Data taken from a collection

******

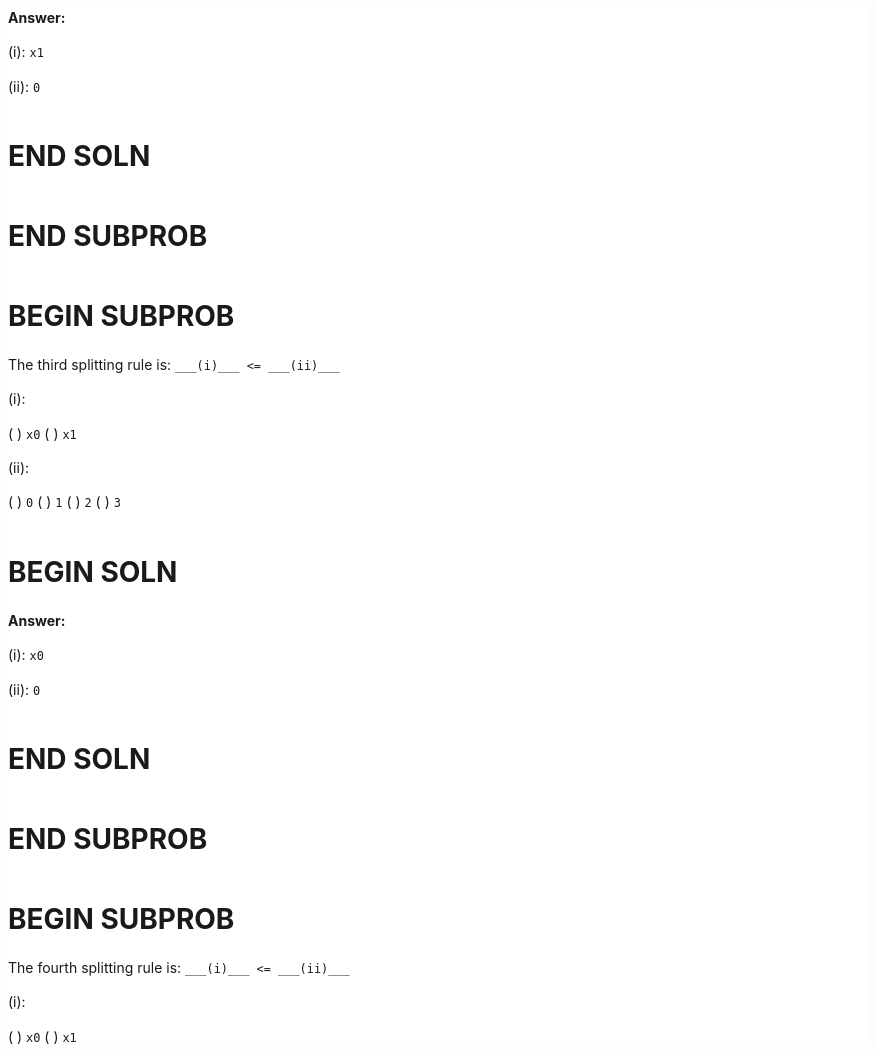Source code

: **Answer:**

(i): `x1`

(ii): `0`


# END SOLN

# END SUBPROB



# BEGIN SUBPROB

The third splitting rule is: `___(i)___ <= ___(ii)___`

(i):

( ) `x0`
( ) `x1`

(ii):

( ) `0`
( ) `1`
( ) `2`
( ) `3`

# BEGIN SOLN

**Answer:**

(i): `x0`

(ii): `0`

# END SOLN

# END SUBPROB



# BEGIN SUBPROB

The fourth splitting rule is: `___(i)___ <= ___(ii)___`

(i):

( ) `x0`
( ) `x1`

******

● **What you will do**: Turn the data into a Markdown table with the columns Row and Text, one line per row and blank lines skipped. Leave the pictures out of the answer.

● **Answer to the problem**:
| Row | Text |
|---|---|
| 1 | Source code |
| 2 | : **Answer:** |
| 3 | (i): `x1` |
| 4 | (ii): `0` |
| 5 | # END SOLN |
| 6 | # END SUBPROB |
| 7 | # BEGIN SUBPROB |
| 8 | The third splitting rule is: `___(i)___ <= ___(ii)___` |
| 9 | (i): |
| 10 | ( ) `x0` |
| 11 | ( ) `x1` |
| 12 | (ii): |
| 13 | ( ) `0` |
| 14 | ( ) `1` |
| 15 | ( ) `2` |
| 16 | ( ) `3` |
| 17 | # BEGIN SOLN |
| 18 | **Answer:** |
| 19 | (i): `x0` |
| 20 | (ii): `0` |
| 21 | # END SOLN |
| 22 | # END SUBPROB |
| 23 | # BEGIN SUBPROB |
| 24 | The fourth splitting rule is: `___(i)___ <= ___(ii)___` |
| 25 | (i): |
| 26 | ( ) `x0` |
| 27 | ( ) `x1` |